WHAT IS NEEDED: From the passage on customer segmentation, repeat word for word the stretch from "A good starting" through "programs and processes.".

═════ SUPPLIED TEXT ═════

A good starting point is building consensus on a shared set of customer segmentation characteristics, as well as the right model for your business. In addition to value-based segmentation, other common models include trait-based (think common demographics), RFM-based (meaning recency, frequency, and monetary), or customer needs-based (based on customer product selection and helpful for more targeted service delivery). Depending on certain customers, you may choose to adjust the models (for example, if a small group requires more one-on-one coaching, or another group is considered a lower-value segment of your overall base).

Also, don’t underestimate the power of supplementary resources like a community, knowledge base, product academy, and user guides to support customers as they develop new programs and processes.

═════ LISTING ═════

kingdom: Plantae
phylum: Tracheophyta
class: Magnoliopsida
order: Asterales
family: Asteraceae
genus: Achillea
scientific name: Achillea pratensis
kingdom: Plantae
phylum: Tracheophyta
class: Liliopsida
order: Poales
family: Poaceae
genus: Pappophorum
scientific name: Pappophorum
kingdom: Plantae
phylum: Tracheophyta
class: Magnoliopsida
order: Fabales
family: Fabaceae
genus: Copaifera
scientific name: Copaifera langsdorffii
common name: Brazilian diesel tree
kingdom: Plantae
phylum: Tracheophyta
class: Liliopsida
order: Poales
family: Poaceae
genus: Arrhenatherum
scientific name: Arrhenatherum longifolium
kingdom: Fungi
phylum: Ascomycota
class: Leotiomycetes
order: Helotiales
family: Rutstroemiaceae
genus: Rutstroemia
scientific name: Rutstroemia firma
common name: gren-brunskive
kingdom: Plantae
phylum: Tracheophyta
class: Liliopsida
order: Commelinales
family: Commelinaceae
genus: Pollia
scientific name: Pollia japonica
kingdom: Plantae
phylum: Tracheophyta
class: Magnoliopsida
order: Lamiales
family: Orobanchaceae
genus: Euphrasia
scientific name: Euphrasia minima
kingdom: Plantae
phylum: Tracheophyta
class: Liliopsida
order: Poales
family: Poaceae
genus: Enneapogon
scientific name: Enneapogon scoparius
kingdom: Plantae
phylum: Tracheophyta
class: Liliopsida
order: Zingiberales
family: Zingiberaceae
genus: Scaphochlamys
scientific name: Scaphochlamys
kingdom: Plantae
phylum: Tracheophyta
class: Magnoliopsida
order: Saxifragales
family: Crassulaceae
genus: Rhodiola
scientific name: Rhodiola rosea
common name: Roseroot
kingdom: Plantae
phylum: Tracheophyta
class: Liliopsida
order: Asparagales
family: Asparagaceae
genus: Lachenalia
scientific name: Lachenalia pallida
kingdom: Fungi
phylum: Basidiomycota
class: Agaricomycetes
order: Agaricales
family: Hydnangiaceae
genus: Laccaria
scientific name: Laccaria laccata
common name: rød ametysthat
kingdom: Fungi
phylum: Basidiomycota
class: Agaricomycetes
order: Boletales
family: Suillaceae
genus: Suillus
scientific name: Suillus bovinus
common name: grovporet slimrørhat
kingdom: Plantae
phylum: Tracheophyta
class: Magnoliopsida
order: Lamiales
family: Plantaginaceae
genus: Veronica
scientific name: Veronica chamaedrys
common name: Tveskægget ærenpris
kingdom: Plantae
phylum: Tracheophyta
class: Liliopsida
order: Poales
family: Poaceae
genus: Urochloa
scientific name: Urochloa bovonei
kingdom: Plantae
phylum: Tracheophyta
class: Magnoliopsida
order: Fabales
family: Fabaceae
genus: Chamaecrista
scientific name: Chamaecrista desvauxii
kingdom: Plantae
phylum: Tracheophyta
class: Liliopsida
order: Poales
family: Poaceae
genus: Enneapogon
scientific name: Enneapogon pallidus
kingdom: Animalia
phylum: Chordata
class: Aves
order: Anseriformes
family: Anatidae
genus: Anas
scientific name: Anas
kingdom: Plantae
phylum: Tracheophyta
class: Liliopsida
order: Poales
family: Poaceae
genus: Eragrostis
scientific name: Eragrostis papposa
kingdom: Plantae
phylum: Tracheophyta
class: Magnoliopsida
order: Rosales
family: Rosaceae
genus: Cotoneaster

═════

CORRECT RESULT:
A good starting point is building consensus on a shared set of customer segmentation characteristics, as well as the right model for your business. In addition to value-based segmentation, other common models include trait-based (think common demographics), RFM-based (meaning recency, frequency, and monetary), or customer needs-based (based on customer product selection and helpful for more targeted service delivery). Depending on certain customers, you may choose to adjust the models (for example, if a small group requires more one-on-one coaching, or another group is considered a lower-value segment of your overall base).

Also, don’t underestimate the power of supplementary resources like a community, knowledge base, product academy, and user guides to support customers as they develop new programs and processes.